If your soil is crumbly or the garden lawns receive a lot of wear and tear, natural lawn edges may break away. To avoid this problem, lay an edging strip of aluminium, timber or plastic. Proprietary edging strip is available which gives a very clean finish, or you can make your own. Ensure that the edging strip lies slightly below the lawn surface so you can mow right to the edge.
Grass Mowing – Trimming Around Obstacles
Not all garden lawns are a perfect rectangle — many meander around trees, have island beds with overhanging plants or are edged with walls or steep banks, for instance. Lawnmowers can only deal with flat surfaces and cannot cut close to a vertical barrier.

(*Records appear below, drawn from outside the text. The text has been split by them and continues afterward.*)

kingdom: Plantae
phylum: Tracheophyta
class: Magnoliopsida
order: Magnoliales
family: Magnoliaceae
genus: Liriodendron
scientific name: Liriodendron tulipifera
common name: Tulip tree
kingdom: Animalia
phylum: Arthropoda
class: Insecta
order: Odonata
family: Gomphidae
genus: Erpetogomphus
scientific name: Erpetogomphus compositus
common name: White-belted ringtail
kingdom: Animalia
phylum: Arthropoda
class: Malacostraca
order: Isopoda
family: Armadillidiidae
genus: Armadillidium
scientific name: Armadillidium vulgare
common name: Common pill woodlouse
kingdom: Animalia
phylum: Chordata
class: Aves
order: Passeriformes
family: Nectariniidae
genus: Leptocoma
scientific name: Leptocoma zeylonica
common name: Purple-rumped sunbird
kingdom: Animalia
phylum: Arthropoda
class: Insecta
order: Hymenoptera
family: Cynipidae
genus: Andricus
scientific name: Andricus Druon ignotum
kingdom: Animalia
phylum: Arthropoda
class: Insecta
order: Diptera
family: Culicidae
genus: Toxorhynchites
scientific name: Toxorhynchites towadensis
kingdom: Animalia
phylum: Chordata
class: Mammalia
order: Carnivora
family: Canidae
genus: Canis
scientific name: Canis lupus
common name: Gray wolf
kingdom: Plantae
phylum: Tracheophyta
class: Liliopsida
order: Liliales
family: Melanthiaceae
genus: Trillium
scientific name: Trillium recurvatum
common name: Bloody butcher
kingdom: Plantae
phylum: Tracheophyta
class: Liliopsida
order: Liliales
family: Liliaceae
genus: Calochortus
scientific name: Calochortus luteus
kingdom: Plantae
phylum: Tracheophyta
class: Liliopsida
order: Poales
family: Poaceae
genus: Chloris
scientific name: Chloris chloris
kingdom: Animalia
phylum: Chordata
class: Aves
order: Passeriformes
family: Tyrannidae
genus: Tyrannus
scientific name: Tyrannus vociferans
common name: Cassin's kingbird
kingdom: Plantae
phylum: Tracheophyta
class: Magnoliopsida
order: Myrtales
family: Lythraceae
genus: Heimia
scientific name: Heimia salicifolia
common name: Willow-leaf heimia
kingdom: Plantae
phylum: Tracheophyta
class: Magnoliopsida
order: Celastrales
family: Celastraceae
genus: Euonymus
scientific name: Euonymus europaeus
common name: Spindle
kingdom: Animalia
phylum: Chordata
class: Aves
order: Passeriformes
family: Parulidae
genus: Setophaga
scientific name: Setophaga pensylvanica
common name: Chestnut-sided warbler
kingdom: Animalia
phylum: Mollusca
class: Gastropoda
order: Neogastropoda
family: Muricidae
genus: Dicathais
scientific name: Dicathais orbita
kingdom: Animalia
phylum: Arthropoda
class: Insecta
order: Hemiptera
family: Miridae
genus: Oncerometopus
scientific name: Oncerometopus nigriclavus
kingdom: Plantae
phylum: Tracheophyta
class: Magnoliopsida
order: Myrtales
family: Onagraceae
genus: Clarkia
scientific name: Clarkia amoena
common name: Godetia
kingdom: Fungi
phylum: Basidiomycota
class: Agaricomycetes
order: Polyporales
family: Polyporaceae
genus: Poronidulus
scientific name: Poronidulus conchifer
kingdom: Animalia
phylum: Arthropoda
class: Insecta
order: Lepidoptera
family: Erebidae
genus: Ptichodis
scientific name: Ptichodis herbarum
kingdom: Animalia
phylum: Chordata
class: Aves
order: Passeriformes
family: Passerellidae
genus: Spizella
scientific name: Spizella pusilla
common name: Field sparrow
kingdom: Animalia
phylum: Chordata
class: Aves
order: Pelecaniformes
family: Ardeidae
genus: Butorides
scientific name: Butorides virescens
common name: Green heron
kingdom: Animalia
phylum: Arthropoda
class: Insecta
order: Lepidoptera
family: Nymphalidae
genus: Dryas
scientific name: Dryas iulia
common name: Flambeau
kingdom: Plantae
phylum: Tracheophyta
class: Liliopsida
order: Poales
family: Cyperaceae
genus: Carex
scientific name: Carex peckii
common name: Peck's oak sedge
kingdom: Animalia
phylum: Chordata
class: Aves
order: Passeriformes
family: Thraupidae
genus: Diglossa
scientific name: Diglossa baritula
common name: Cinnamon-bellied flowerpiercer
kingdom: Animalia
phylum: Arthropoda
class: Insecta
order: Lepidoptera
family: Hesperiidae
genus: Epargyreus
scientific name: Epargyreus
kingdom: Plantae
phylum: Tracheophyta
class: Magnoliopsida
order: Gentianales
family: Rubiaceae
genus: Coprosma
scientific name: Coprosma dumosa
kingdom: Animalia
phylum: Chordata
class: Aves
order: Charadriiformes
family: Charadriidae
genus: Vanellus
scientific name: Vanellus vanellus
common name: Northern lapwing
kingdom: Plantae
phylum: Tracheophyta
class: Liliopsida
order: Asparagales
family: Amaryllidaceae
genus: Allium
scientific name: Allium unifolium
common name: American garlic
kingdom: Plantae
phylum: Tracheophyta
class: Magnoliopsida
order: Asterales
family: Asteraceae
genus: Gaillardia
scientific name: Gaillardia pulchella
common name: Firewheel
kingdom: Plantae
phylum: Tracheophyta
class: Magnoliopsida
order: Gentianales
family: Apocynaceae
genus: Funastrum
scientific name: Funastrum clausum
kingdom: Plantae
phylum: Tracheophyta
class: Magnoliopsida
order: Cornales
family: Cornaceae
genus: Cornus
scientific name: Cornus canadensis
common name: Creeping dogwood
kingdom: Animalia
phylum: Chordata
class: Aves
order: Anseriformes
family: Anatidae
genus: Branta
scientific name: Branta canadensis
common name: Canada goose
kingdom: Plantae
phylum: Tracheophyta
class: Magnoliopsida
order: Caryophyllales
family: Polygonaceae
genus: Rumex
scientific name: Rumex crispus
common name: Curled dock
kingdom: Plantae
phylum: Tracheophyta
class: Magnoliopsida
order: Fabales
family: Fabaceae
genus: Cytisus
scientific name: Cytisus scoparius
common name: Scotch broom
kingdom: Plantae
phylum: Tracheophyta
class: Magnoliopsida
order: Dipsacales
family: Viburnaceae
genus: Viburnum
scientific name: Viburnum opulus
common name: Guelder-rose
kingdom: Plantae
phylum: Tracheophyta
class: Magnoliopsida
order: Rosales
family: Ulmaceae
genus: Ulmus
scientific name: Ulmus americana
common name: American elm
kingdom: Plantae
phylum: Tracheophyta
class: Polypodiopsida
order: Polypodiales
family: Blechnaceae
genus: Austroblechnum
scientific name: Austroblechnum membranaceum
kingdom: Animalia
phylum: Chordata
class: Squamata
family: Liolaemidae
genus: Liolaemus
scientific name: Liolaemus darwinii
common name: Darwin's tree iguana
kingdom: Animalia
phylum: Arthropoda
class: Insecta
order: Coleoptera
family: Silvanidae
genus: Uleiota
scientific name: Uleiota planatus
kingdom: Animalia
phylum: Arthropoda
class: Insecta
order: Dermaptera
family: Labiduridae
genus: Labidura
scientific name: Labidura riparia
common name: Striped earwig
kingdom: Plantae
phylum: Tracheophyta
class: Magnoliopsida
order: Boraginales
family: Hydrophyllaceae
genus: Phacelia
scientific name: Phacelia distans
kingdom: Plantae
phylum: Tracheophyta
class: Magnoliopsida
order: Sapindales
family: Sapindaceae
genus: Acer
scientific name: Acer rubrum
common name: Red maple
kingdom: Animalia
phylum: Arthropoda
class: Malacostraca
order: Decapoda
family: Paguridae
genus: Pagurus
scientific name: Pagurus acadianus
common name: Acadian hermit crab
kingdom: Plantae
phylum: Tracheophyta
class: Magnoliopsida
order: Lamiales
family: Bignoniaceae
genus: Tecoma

Various tools are available for horizontal trimming of grass — the choice depends on how much you are prepared to spend and on whether you prefer to stand up or bend down to do the cutting. Simple garden shears do an adequate job — provided they are sharpened regularly — but are suitable only for small areas since you must crouch to use them.
Applying the same cutting action as hedge trimmers, battery-operated grass mowing trimmers provide a less energetic means of cutting grass around obstacles. With a single charge, the battery generally lasts long enough to cut up to 20 sq m/yd.
For use in a standing position, long-handled lawn shears give the neatest cut. As with ordinary shears, the blades must be sharpened regularly. Ensure that the handle length and cutting angle suits you when buying — various models are available.
The easiest of all to use, nylon cord electric or motorized trimmers have become very popular in recent years. These cut grass, weeds and even quite coarse undergrowth by the whipping action of a nylon cord which rotates at high speed within a safety shield. The cut surface is not very neat, however, and this type of machine is suitable only for informal lawns. Drawbacks include relatively high cost, a hazard from flying debris thrown up by the cord — wear goggles —and the rather piercing noise generated by the motor and cord.
Brushing and Raking
In spring, lightly brush or rake the lawn with a wire-tined lawn rake to remove winter debris, particularly before mowing for the first time. Avoid dispersing any moss.
In late spring and summer, brush the lawn occasionally with a besom before grass mowing. This helps to clear wormcasts, remove dew or rainwater from the leaves and lift flattened grass and weed stems.
In early to mid autumn, scarify, then:
- rake thoroughly and vigorously
- with the lawn rake to clear away all debris. Remove the rakings with a stiff brush or besom. Sweep all fallen leaves from the lawn once a week in autumn.